Beyond Tool Adoption: A Practical Five-Stage Developmental Continuum for AI Literacy in Higher Education (arxiv.org)

arXiv:2606.00038v1 Announce Type: cross
Abstract: Artificial intelligence (AI) literacy is increasingly recognized as a foundational competency for all university graduates. Yet students' engagement with AI tools often clusters at two problematic extremes: avoidance driven by fear, mistrust, ethical concern, or lack of access, and uncritical reliance that produces fluent output while masking misunderstanding. Existing AI literacy frameworks provide valuable competency definitions, but most offer limited guidance for diagnosing where learners begin and how they progress toward responsible, critical engagement. This paper proposes a five-stage AI Literacy Continuum -- 1) Not Yet Engaged, 2) Uncritical Use, 3) Informed Use, 4) Critical Evaluation, and 5) Improvement -- that describes developmental orientations toward AI use in higher education.

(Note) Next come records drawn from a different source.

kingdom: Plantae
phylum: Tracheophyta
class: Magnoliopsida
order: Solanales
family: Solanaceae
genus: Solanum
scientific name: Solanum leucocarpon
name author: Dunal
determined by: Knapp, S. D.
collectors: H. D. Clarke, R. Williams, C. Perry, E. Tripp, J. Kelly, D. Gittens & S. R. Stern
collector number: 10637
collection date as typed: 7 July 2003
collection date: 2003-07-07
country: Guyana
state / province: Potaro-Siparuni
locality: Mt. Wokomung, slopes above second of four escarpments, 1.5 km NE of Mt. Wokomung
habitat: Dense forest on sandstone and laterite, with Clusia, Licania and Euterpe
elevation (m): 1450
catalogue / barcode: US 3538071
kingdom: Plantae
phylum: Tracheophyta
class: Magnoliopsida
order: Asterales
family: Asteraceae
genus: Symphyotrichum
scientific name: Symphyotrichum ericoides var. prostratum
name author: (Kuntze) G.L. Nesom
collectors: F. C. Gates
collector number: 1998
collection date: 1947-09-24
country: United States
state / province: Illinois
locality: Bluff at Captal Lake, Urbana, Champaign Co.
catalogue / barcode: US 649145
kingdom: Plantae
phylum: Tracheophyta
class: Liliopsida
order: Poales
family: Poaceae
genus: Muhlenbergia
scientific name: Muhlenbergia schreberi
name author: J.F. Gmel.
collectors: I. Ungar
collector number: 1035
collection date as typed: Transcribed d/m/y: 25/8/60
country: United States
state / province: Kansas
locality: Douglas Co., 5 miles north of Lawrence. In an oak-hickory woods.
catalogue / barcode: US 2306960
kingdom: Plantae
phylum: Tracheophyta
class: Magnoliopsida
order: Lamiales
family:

The continuum complements dimensional frameworks by providing educators with a practical diagnostic and instructional pathway aligned with international frameworks, including UNESCO and OECD. We present a design-based implementation case from North Carolina State University, where credit-bearing courses and intensive hands-on workshops engaged more than 330 participants between Fall 2024 and Spring 2026. Because the implementation did not use a validated pre/post instrument or comparison group, we frame the findings as observational and practice-based: participants exhibited behaviors consistent with movement from non-engagement or uncritical use toward informed engagement, while sustained and discipline-embedded experiences produced stronger evidence of critical evaluation and improvement-oriented practice. We discuss curricular pathways, equity considerations, assessment strategies, and argue that AI literacy should be understood not as tool adoption alone but as a developmental capacity to understand, evaluate, and responsibly apply AI systems in disciplinary and societal contexts.